Principles of membrane protein structure
Sansom MSP., Kerr ID.
This chapter describes the structure of integral membrane proteins (IMPs)—in particular, on their transmembrane (TM) domains. Many membrane proteins also possess extensive extramembranous domains. There are two major types of membrane proteins—integral and peripheral. Integral proteins interact strongly with membranes as a result of their polypeptide chains spanning the bilayer one or more times, whereas peripheral proteins interact more weakly with the membrane surface. Peripheral proteins may form electrostatic interactions with phospholipid headgroups or may bind to integral proteins. Peripheral proteins are thought to obey the same structural principles as soluble proteins. The key structural feature of IMPs is that their polypeptide chains span lipid bilayers, thus excluding those regions of the chains from contact with water molecules. This has two structural consequences: (1) membrane-spanning regions of polypeptide chains adopt a defined secondary structure, often α-helical; and (2) membrane-spanning sequences are predominantly hydrophobic.
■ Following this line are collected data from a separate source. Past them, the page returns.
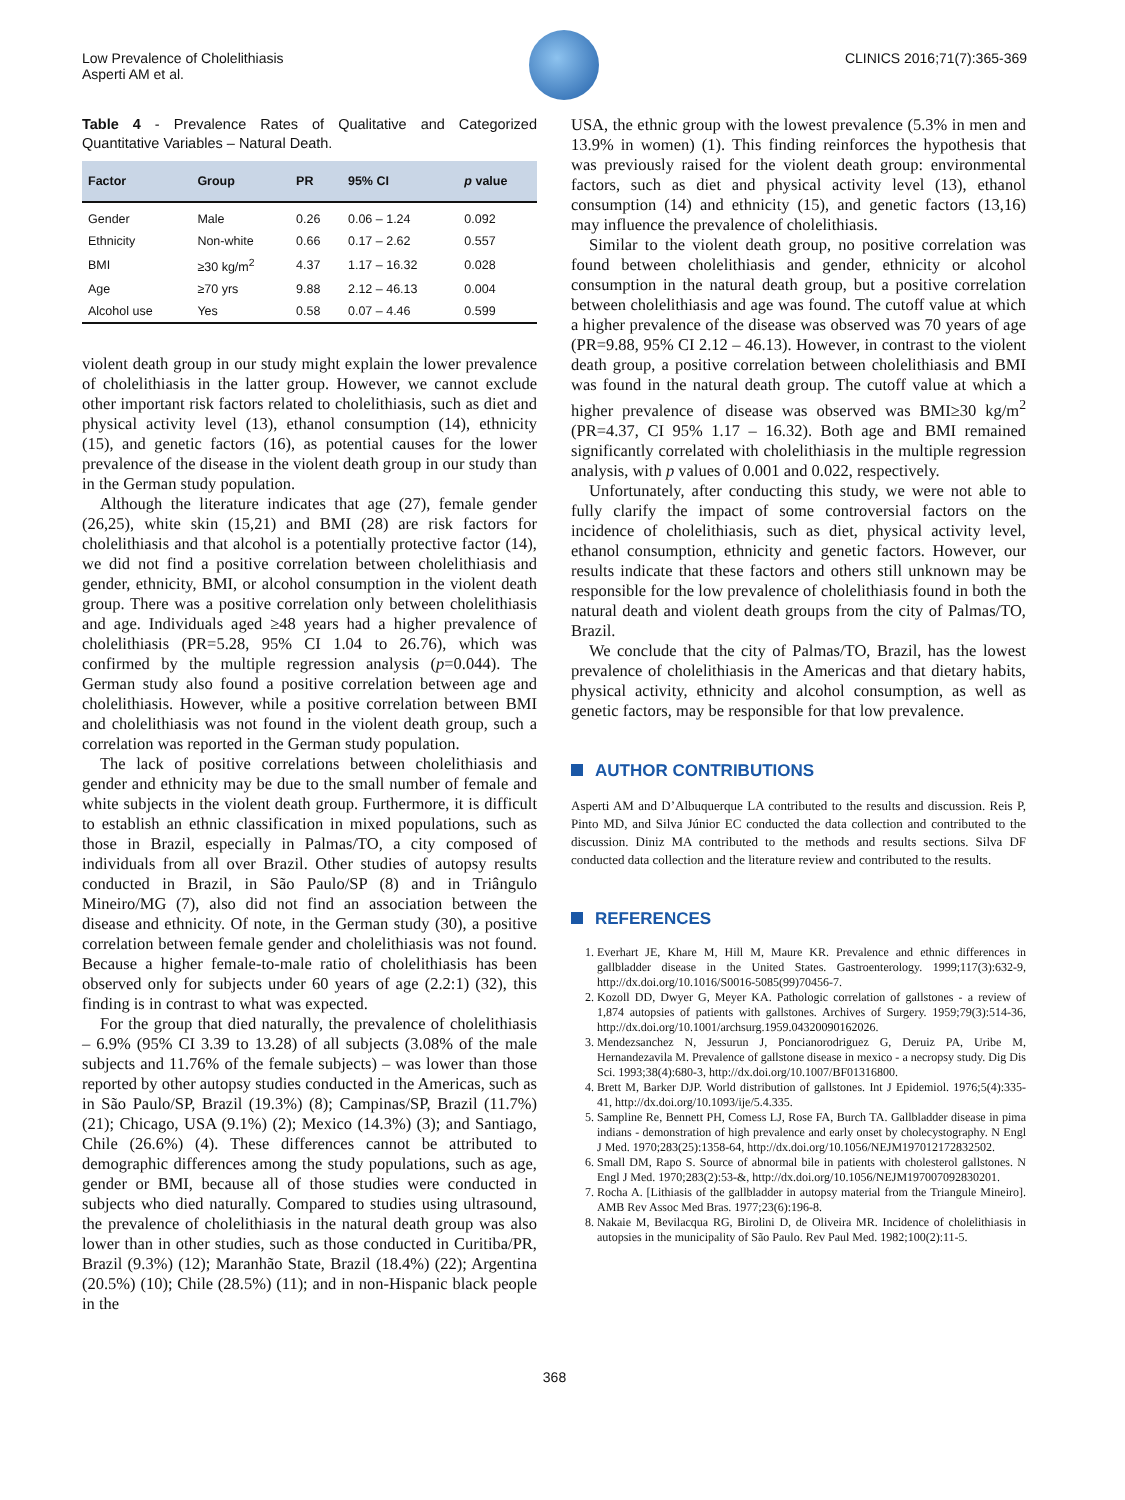Low Prevalence of Cholelithiasis
Asperti AM et al.
CLINICS 2016;71(7):365-369
Table 4 - Prevalence Rates of Qualitative and Categorized Quantitative Variables – Natural Death.
| Factor | Group | PR | 95% CI | p value |
| --- | --- | --- | --- | --- |
| Gender | Male | 0.26 | 0.06 – 1.24 | 0.092 |
| Ethnicity | Non-white | 0.66 | 0.17 – 2.62 | 0.557 |
| BMI | ≥30 kg/m<sup>2</sup> | 4.37 | 1.17 – 16.32 | 0.028 |
| Age | ≥70 yrs | 9.88 | 2.12 – 46.13 | 0.004 |
| Alcohol use | Yes | 0.58 | 0.07 – 4.46 | 0.599 |
violent death group in our study might explain the lower prevalence of cholelithiasis in the latter group. However, we cannot exclude other important risk factors related to cholelithiasis, such as diet and physical activity level (13), ethanol consumption (14), ethnicity (15), and genetic factors (16), as potential causes for the lower prevalence of the disease in the violent death group in our study than in the German study population.
Although the literature indicates that age (27), female gender (26,25), white skin (15,21) and BMI (28) are risk factors for cholelithiasis and that alcohol is a potentially protective factor (14), we did not find a positive correlation between cholelithiasis and gender, ethnicity, BMI, or alcohol consumption in the violent death group. There was a positive correlation only between cholelithiasis and age. Individuals aged ≥48 years had a higher prevalence of cholelithiasis (PR=5.28, 95% CI 1.04 to 26.76), which was confirmed by the multiple regression analysis (p=0.044). The German study also found a positive correlation between age and cholelithiasis. However, while a positive correlation between BMI and cholelithiasis was not found in the violent death group, such a correlation was reported in the German study population.
The lack of positive correlations between cholelithiasis and gender and ethnicity may be due to the small number of female and white subjects in the violent death group. Furthermore, it is difficult to establish an ethnic classification in mixed populations, such as those in Brazil, especially in Palmas/TO, a city composed of individuals from all over Brazil. Other studies of autopsy results conducted in Brazil, in São Paulo/SP (8) and in Triângulo Mineiro/MG (7), also did not find an association between the disease and ethnicity. Of note, in the German study (30), a positive correlation between female gender and cholelithiasis was not found. Because a higher female-to-male ratio of cholelithiasis has been observed only for subjects under 60 years of age (2.2:1) (32), this finding is in contrast to what was expected.
For the group that died naturally, the prevalence of cholelithiasis – 6.9% (95% CI 3.39 to 13.28) of all subjects (3.08% of the male subjects and 11.76% of the female subjects) – was lower than those reported by other autopsy studies conducted in the Americas, such as in São Paulo/SP, Brazil (19.3%) (8); Campinas/SP, Brazil (11.7%) (21); Chicago, USA (9.1%) (2); Mexico (14.3%) (3); and Santiago, Chile (26.6%) (4). These differences cannot be attributed to demographic differences among the study populations, such as age, gender or BMI, because all of those studies were conducted in subjects who died naturally. Compared to studies using ultrasound, the prevalence of cholelithiasis in the natural death group was also lower than in other studies, such as those conducted in Curitiba/PR, Brazil (9.3%) (12); Maranhão State, Brazil (18.4%) (22); Argentina (20.5%) (10); Chile (28.5%) (11); and in non-Hispanic black people in the
USA, the ethnic group with the lowest prevalence (5.3% in men and 13.9% in women) (1). This finding reinforces the hypothesis that was previously raised for the violent death group: environmental factors, such as diet and physical activity level (13), ethanol consumption (14) and ethnicity (15), and genetic factors (13,16) may influence the prevalence of cholelithiasis.
Similar to the violent death group, no positive correlation was found between cholelithiasis and gender, ethnicity or alcohol consumption in the natural death group, but a positive correlation between cholelithiasis and age was found. The cutoff value at which a higher prevalence of the disease was observed was 70 years of age (PR=9.88, 95% CI 2.12 – 46.13). However, in contrast to the violent death group, a positive correlation between cholelithiasis and BMI was found in the natural death group. The cutoff value at which a higher prevalence of disease was observed was BMI≥30 kg/m<sup>2</sup> (PR=4.37, CI 95% 1.17 – 16.32). Both age and BMI remained significantly correlated with cholelithiasis in the multiple regression analysis, with p values of 0.001 and 0.022, respectively.
Unfortunately, after conducting this study, we were not able to fully clarify the impact of some controversial factors on the incidence of cholelithiasis, such as diet, physical activity level, ethanol consumption, ethnicity and genetic factors. However, our results indicate that these factors and others still unknown may be responsible for the low prevalence of cholelithiasis found in both the natural death and violent death groups from the city of Palmas/TO, Brazil.
We conclude that the city of Palmas/TO, Brazil, has the lowest prevalence of cholelithiasis in the Americas and that dietary habits, physical activity, ethnicity and alcohol consumption, as well as genetic factors, may be responsible for that low prevalence.
AUTHOR CONTRIBUTIONS
Asperti AM and D’Albuquerque LA contributed to the results and discussion. Reis P, Pinto MD, and Silva Júnior EC conducted the data collection and contributed to the discussion. Diniz MA contributed to the methods and results sections. Silva DF conducted data collection and the literature review and contributed to the results.
REFERENCES
1. Everhart JE, Khare M, Hill M, Maure KR. Prevalence and ethnic differences in gallbladder disease in the United States. Gastroenterology. 1999;117(3):632-9, http://dx.doi.org/10.1016/S0016-5085(99)70456-7.
2. Kozoll DD, Dwyer G, Meyer KA. Pathologic correlation of gallstones - a review of 1,874 autopsies of patients with gallstones. Archives of Surgery. 1959;79(3):514-36, http://dx.doi.org/10.1001/archsurg.1959.04320090162026.
3. Mendezsanchez N, Jessurun J, Poncianorodriguez G, Deruiz PA, Uribe M, Hernandezavila M. Prevalence of gallstone disease in mexico - a necropsy study. Dig Dis Sci. 1993;38(4):680-3, http://dx.doi.org/10.1007/BF01316800.
4. Brett M, Barker DJP. World distribution of gallstones. Int J Epidemiol. 1976;5(4):335-41, http://dx.doi.org/10.1093/ije/5.4.335.
5. Sampline Re, Bennett PH, Comess LJ, Rose FA, Burch TA. Gallbladder disease in pima indians - demonstration of high prevalence and early onset by cholecystography. N Engl J Med. 1970;283(25):1358-64, http://dx.doi.org/10.1056/NEJM197012172832502.
6. Small DM, Rapo S. Source of abnormal bile in patients with cholesterol gallstones. N Engl J Med. 1970;283(2):53-&, http://dx.doi.org/10.1056/NEJM197007092830201.
7. Rocha A. [Lithiasis of the gallbladder in autopsy material from the Triangule Mineiro]. AMB Rev Assoc Med Bras. 1977;23(6):196-8.
8. Nakaie M, Bevilacqua RG, Birolini D, de Oliveira MR. Incidence of cholelithiasis in autopsies in the municipality of São Paulo. Rev Paul Med. 1982;100(2):11-5.
368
Many IMPs exhibit more complex topologies, their polypeptide chain crossing the bilayer several times. In such molecules, a considerable fraction of the mass of the protein may be located within the bilayer. The most common class of such IMPs is those with an all-α topology, in which several TM helices span the bilayer. This class of IMPs may be extended to include microassemblies of single TM helix proteins, channel-forming peptides (CFPs), and membrane-active toxins, which form transbilayer pores by intramembranous association of TM helices to generate parallel bundles. © 1995 Elsevier Inc.